(Collected data entries)
▬▬▬▬▬▬▬▬▬▬

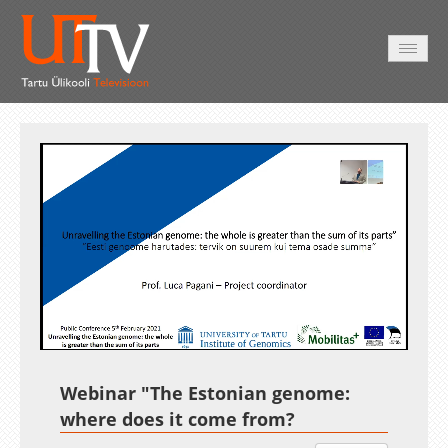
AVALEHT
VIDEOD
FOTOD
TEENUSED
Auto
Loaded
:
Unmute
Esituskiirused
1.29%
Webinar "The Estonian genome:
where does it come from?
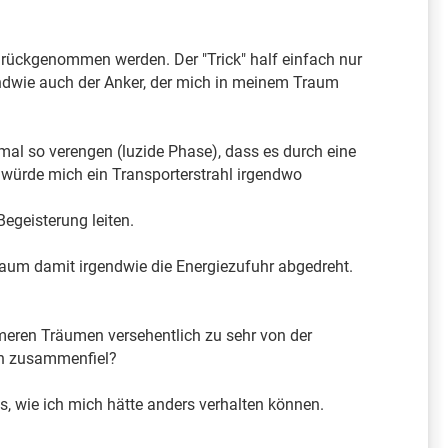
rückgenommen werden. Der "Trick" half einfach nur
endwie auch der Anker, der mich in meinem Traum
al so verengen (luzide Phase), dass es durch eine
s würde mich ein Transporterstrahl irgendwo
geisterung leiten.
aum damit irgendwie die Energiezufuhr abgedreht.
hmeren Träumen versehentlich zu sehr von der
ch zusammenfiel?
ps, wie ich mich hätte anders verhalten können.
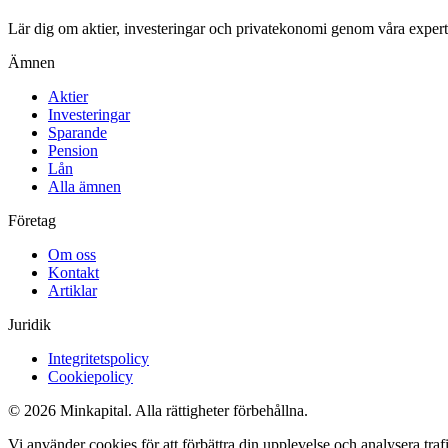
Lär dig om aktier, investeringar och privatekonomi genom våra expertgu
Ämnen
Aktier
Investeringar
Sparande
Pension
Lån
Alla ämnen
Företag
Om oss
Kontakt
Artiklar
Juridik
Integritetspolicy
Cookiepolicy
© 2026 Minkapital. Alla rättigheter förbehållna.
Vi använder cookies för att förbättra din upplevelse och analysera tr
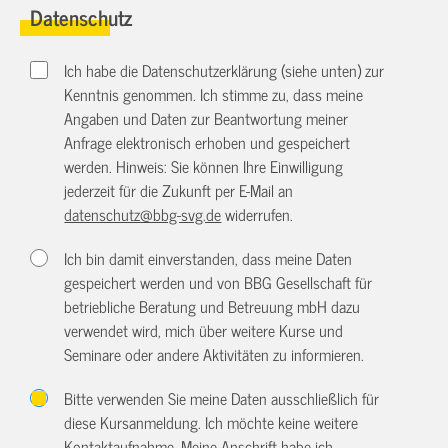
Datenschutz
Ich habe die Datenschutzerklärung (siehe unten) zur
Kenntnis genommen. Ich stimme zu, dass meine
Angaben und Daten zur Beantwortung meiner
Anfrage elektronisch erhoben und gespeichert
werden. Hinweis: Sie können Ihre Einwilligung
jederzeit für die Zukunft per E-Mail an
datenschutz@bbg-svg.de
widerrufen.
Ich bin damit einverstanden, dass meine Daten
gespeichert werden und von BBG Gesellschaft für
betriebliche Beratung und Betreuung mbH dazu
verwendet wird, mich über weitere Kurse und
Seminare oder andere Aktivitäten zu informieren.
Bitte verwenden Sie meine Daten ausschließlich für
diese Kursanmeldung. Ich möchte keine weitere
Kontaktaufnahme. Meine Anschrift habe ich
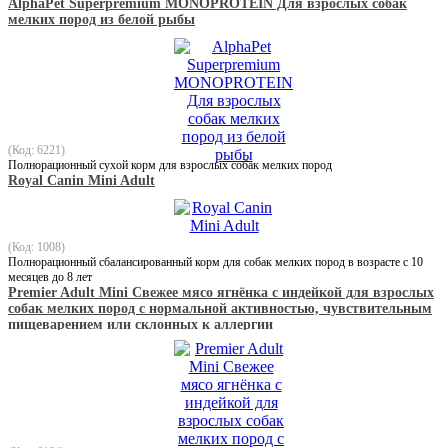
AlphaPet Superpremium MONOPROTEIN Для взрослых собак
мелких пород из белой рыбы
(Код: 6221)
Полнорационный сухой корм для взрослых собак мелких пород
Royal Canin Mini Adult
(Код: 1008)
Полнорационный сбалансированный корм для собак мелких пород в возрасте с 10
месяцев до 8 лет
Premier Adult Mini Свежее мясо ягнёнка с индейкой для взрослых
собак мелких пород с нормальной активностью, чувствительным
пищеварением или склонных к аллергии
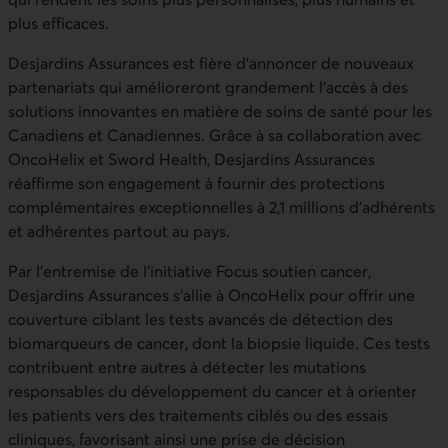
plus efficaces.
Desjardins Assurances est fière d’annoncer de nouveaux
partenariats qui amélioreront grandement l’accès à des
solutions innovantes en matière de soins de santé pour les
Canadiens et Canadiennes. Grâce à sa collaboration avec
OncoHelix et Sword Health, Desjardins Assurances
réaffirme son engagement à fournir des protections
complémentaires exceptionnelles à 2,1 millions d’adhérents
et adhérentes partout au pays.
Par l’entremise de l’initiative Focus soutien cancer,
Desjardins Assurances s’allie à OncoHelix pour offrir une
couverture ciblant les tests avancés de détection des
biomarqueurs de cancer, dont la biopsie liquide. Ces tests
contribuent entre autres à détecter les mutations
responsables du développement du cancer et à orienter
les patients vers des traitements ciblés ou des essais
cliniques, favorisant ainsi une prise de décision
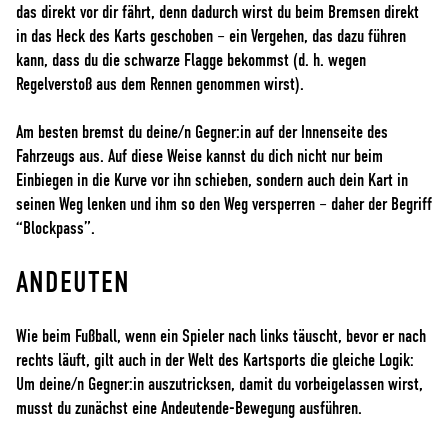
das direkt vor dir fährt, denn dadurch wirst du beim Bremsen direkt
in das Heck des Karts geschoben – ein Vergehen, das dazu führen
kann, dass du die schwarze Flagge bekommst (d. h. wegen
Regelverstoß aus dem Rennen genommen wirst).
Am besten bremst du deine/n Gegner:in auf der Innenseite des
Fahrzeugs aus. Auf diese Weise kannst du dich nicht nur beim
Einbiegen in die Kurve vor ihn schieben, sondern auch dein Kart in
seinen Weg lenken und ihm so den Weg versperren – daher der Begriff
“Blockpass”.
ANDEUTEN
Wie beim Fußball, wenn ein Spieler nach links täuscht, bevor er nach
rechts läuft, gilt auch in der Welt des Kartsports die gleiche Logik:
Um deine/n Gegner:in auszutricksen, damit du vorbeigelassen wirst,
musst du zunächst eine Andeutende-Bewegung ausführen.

▬▬▬▬▬▬▬▬▬▬

YOUR TASK: Beginning with the line that holds "Einbiegen in die" and ending with the last line of the data, copy each line exactly and add nothing.

WRITTEN REPLY:
Einbiegen in die Kurve vor ihn schieben, sondern auch dein Kart in
seinen Weg lenken und ihm so den Weg versperren – daher der Begriff
“Blockpass”.
ANDEUTEN
Wie beim Fußball, wenn ein Spieler nach links täuscht, bevor er nach
rechts läuft, gilt auch in der Welt des Kartsports die gleiche Logik:
Um deine/n Gegner:in auszutricksen, damit du vorbeigelassen wirst,
musst du zunächst eine Andeutende-Bewegung ausführen.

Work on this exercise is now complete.